Does it actually work the way David suggestd? Seems daft that we don't know!


Thinking more about this I can see one drawback: one wouldn't be able
to control the order in which links appear in menus. I don't think
this is necessarily a fatal problem though, particularly if the user
were able to 'freeze' the site structure to the site.xml file.
One could always hack the order by just renaming the source files,
01_foo.xml, 02_morefoo.xml etc. I realise this is probably horrifying
stuff for programmers... but a lot of website builders like to mess
around with the usability side of their site structure - nav, nesting
of sections etc. This would make restructuring very quick and easy.
There's a lot to be said for using an interface (the OS directory
structure) which most users are very familiar with.

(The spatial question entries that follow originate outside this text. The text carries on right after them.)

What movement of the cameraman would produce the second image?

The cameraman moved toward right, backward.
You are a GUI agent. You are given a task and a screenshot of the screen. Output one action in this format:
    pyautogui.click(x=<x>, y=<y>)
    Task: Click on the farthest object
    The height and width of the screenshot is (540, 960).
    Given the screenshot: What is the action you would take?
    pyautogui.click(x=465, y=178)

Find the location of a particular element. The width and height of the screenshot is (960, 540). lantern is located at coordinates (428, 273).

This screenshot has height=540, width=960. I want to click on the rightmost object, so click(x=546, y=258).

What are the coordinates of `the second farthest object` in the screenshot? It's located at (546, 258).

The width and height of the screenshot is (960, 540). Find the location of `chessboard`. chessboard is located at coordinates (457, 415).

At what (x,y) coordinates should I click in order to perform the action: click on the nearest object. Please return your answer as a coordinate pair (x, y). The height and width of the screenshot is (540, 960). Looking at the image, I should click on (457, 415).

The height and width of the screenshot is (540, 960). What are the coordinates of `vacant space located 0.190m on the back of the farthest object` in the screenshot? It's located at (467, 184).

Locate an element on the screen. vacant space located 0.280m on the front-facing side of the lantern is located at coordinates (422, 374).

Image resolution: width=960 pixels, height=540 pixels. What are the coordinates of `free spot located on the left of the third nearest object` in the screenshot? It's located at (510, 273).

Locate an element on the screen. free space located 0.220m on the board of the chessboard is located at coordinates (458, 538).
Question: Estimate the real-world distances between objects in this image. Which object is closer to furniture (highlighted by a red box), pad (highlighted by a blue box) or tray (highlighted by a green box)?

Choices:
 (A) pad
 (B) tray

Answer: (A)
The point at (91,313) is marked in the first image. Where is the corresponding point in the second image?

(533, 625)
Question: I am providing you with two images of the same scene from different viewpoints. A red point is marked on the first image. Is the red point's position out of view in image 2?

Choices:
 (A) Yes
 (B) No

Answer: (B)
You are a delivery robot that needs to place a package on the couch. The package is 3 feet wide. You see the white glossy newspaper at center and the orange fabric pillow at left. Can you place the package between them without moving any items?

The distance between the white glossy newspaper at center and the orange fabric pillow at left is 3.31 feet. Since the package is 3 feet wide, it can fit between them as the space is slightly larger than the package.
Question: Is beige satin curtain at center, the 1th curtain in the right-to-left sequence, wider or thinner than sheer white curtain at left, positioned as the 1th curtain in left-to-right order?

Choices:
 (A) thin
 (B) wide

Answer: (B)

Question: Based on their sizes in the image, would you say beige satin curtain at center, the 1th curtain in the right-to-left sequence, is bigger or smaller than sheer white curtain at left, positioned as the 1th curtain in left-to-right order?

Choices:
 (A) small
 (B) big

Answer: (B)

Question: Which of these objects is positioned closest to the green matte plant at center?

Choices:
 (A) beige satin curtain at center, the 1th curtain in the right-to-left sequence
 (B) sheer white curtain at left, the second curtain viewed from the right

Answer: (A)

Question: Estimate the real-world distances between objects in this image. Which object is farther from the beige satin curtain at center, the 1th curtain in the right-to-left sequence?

Yes, that is why, in the resume plugin, the technique is only used for the list of resume's for people. It makes sense to sort these alphabetically. But not for most other content.

As for mangling the names to get the right order - it makes me shudder!! But if users would prefer it then it could be made an option.

Here are a couple of advantages (there are others I am sure):

...

I tend  to use SSI's for nav. I also use CSS to filter the output of
those includes. For instance the developer manuals would be
class="dev" and in the user site .dev would have a display:none value.
That's if I needed the the two lists completely merged into user, dev,
user, dev etc.

The problem with the 'CSS to exclude stuff' approach is that you are using bandwidth to send informaition that is not being displayed. This may not be significant in low traffic sites (like my own). But for something like the Apache sites it mounts up very quickly, that is 1 million lots of 100 extra bytes adds up to lots of bandwidth.

The reduction of bandwitdh use is one of the goals of the project.